Vulnerability Description

This vulnerability exploits insufficient input validation in Fleet's Helm Deployer when processing valuesFrom directives within fleet.yaml, GitRepo, HelmOp, and Bundle resources. The root cause is the absence of namespace-scoped authorization checks when resolving secret and configmap references. An attacker with tenant-level access can craft manifests that reference secrets in other namespaces, bypassing the intended multi-tenant isolation model. The vulnerability affects cluster-wide resource deployment authorization, allowing creation of resources outside normal service account restrictions.

Proof-of-Concept Significance

The PoC demonstrates that validation occurs only at the reference name level, not at the namespace boundary level. Attackers require knowledge of target secret names, namespaces, and key paths—a realistic threat in shared cluster environments where namespace conventions are often predictable (e.g., kube-system, monitoring, secrets).

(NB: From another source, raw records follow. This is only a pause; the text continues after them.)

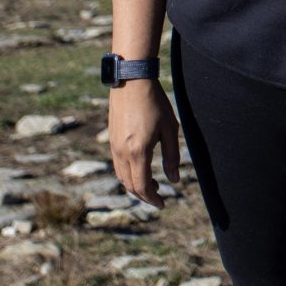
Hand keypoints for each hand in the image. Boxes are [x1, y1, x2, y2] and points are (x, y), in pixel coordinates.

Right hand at [108, 80, 181, 208]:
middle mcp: (122, 153)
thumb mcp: (169, 129)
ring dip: (135, 186)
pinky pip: (118, 166)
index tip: (163, 203)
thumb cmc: (155, 103)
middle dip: (144, 195)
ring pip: (121, 177)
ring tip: (151, 185)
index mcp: (138, 152)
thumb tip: (174, 179)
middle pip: (130, 185)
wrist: (131, 82)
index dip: (152, 199)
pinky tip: (140, 170)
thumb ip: (172, 156)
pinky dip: (128, 175)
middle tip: (159, 197)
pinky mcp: (111, 140)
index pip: (142, 186)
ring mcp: (113, 147)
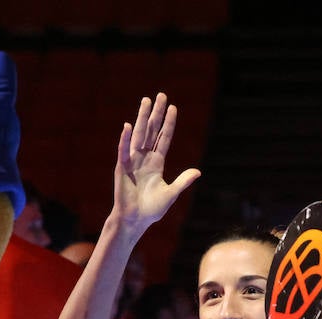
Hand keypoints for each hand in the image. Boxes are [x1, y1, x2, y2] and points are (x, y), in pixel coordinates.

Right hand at [113, 93, 200, 235]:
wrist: (135, 220)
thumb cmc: (152, 209)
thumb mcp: (171, 194)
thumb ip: (182, 181)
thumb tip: (198, 171)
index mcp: (157, 163)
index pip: (164, 138)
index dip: (169, 124)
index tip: (173, 108)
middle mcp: (145, 158)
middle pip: (152, 131)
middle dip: (157, 113)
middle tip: (161, 95)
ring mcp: (133, 161)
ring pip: (139, 135)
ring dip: (142, 118)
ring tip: (146, 101)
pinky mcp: (122, 168)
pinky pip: (124, 150)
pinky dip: (126, 139)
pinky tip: (128, 126)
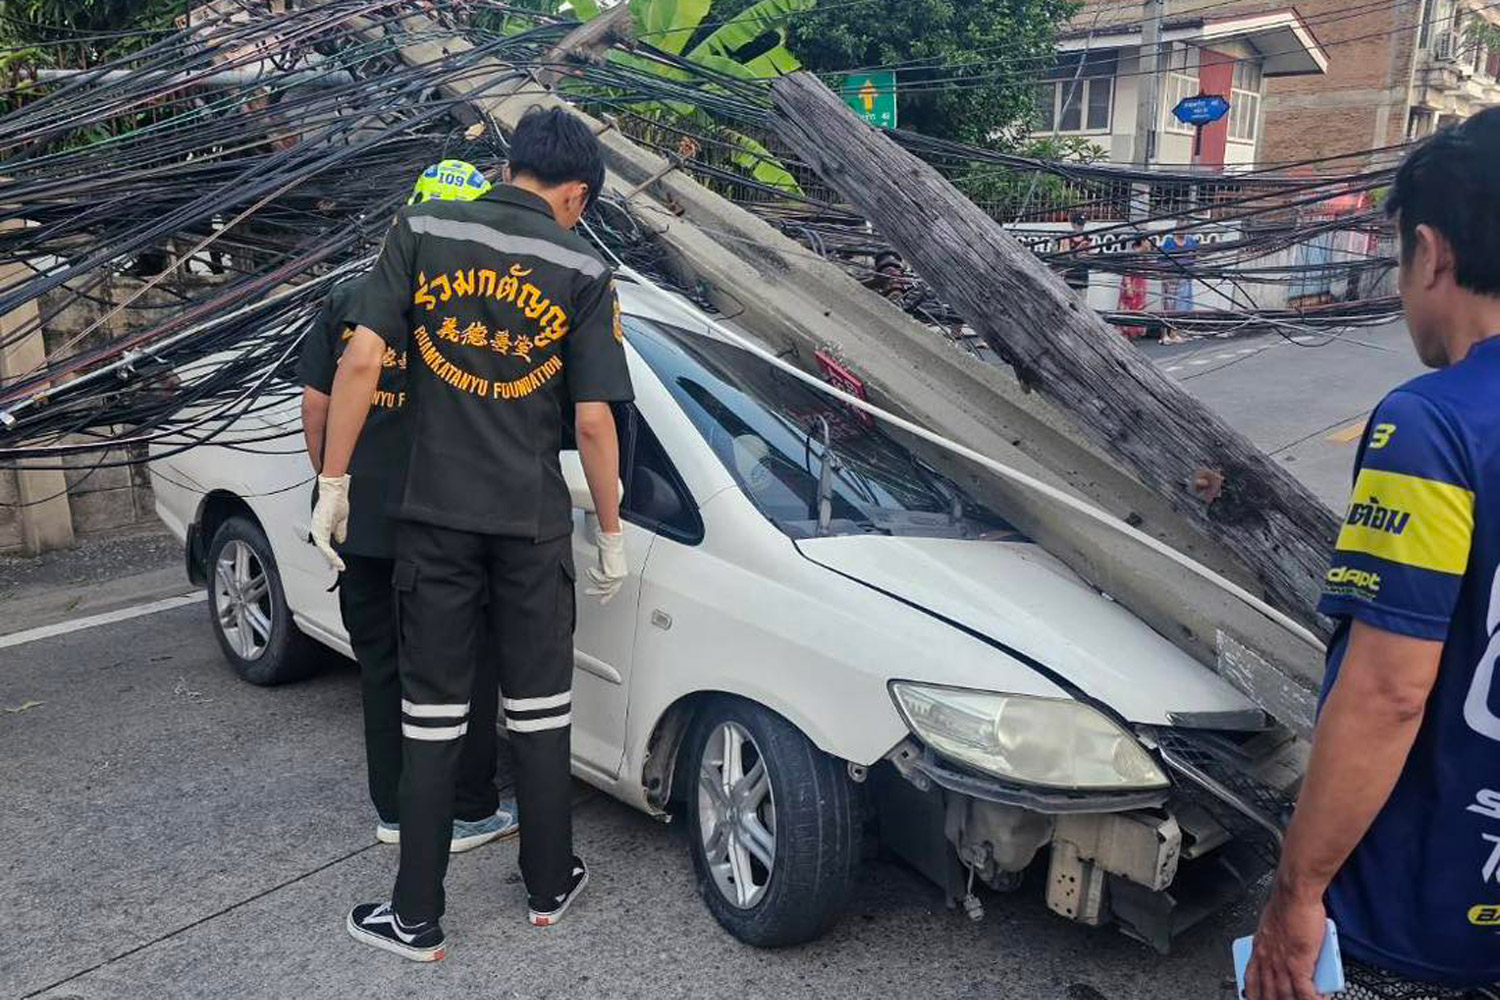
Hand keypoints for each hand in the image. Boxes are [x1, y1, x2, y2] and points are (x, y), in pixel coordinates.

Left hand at [310, 474, 349, 571]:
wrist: (335, 492)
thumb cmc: (336, 501)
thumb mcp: (341, 520)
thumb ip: (340, 531)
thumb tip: (340, 540)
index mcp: (322, 527)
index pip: (324, 545)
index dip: (330, 555)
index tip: (337, 563)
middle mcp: (318, 529)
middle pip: (322, 549)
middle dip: (330, 560)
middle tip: (337, 568)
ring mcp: (317, 529)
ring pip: (323, 549)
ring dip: (331, 559)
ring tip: (338, 566)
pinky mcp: (320, 529)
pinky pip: (324, 546)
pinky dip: (331, 554)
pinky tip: (336, 560)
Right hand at [585, 529, 626, 604]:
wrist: (611, 541)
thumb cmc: (609, 549)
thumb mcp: (605, 564)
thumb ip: (603, 573)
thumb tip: (598, 581)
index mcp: (621, 573)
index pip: (615, 588)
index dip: (608, 595)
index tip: (603, 601)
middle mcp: (621, 575)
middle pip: (609, 589)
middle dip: (597, 592)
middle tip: (587, 592)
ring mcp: (618, 575)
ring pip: (603, 585)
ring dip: (593, 578)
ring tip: (588, 571)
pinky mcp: (613, 574)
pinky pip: (600, 579)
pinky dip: (594, 575)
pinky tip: (590, 570)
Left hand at [1244, 883, 1327, 999]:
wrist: (1295, 895)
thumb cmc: (1287, 905)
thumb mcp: (1272, 926)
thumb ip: (1275, 942)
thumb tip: (1284, 952)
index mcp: (1259, 948)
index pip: (1251, 978)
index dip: (1252, 993)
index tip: (1253, 998)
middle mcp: (1267, 958)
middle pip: (1268, 991)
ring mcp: (1281, 963)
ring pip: (1286, 995)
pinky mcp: (1298, 964)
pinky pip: (1305, 992)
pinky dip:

The attack is reliable once preconditions are met: multi-tenant deployment with shared downstream clusters and GitOps-based Fleet configuration.

Detection Guidance

Monitor for: (1) GitRepo, HelmOp, or Bundle resources containing valuesFrom references with namespace paths inconsistent with the creator's assigned namespace; (2) Failed or successful Helm deployments targeting cross-namespace secrets in audit logs; (3) Service account tokens or credentials appearing in unexpected namespaces; (4) Anomalous API calls to GET secrets or GET configmaps from Fleet agent service accounts; (5) Cluster role bindings or service accounts created by tenants with cluster-wide scope. Query Kubernetes audit logs for secretName or name fields in valuesFrom that reference namespaces outside the requesting tenant's scope.

Mitigation Steps

Immediate: Upgrade Fleet to a patched version that implements the new Policy resource for namespace-scoped validation. Short-term: Audit existing GitRepo, HelmOp, and Bundle manifests for cross-namespace valuesFrom references; rotate exposed service account tokens and secrets; apply restrictive RBAC policies limiting Fleet agent service accounts to their assigned namespaces only. Configuration: Enable Pod Security Policies and NetworkPolicies to restrict agent communication; implement audit logging for all secret/configmap access; use Kubernetes admission controllers to reject manifests with cross-namespace references from unauthorized users.

Risk Assessment

Likelihood of exploitation is high in multi-tenant environments, particularly those using GitOps workflows with shared downstream clusters (common in managed Kubernetes and SaaS platforms). Threat actor interest is strong: this enables lateral movement, credential theft, and privilege escalation within shared infrastructure. The attack requires only tenant-level access—no zero-day or complex exploitation techniques. Organizations running Fleet should assume compromise scenarios and prioritize patching. Insider threats and compromised CI/CD pipelines make this vector particularly dangerous in regulated environments.